WHAT YOU WILL DO. Starting from the line that holds "### CLI Installer", print every line through the end of the records, first and last included.

EXERCISE DATA.
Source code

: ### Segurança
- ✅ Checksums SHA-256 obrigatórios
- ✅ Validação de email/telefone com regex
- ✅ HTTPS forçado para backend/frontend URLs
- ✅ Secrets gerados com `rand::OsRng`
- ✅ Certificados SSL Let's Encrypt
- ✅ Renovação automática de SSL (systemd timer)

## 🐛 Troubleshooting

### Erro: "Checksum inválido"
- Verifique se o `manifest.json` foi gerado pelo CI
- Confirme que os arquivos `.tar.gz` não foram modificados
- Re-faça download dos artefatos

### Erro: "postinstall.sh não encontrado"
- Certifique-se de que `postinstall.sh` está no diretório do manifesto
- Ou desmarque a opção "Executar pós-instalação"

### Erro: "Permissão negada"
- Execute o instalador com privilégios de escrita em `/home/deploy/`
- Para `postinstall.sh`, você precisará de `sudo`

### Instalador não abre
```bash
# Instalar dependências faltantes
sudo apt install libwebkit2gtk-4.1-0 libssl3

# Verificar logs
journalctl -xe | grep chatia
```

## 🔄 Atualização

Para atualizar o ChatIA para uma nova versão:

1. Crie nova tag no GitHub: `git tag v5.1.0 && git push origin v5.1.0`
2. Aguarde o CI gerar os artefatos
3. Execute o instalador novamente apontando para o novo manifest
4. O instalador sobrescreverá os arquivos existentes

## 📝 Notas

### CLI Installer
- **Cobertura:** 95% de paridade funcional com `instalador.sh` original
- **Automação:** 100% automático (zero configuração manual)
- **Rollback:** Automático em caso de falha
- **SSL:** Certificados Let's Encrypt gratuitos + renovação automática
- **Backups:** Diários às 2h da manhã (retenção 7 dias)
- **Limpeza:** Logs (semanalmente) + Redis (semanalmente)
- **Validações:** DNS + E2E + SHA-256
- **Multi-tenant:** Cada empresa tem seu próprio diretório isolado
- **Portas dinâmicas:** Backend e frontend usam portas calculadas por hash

SOLUTION FOR THIS EXERCISE.
### CLI Installer
- **Cobertura:** 95% de paridade funcional com `instalador.sh` original
- **Automação:** 100% automático (zero configuração manual)
- **Rollback:** Automático em caso de falha
- **SSL:** Certificados Let's Encrypt gratuitos + renovação automática
- **Backups:** Diários às 2h da manhã (retenção 7 dias)
- **Limpeza:** Logs (semanalmente) + Redis (semanalmente)
- **Validações:** DNS + E2E + SHA-256
- **Multi-tenant:** Cada empresa tem seu próprio diretório isolado
- **Portas dinâmicas:** Backend e frontend usam portas calculadas por hash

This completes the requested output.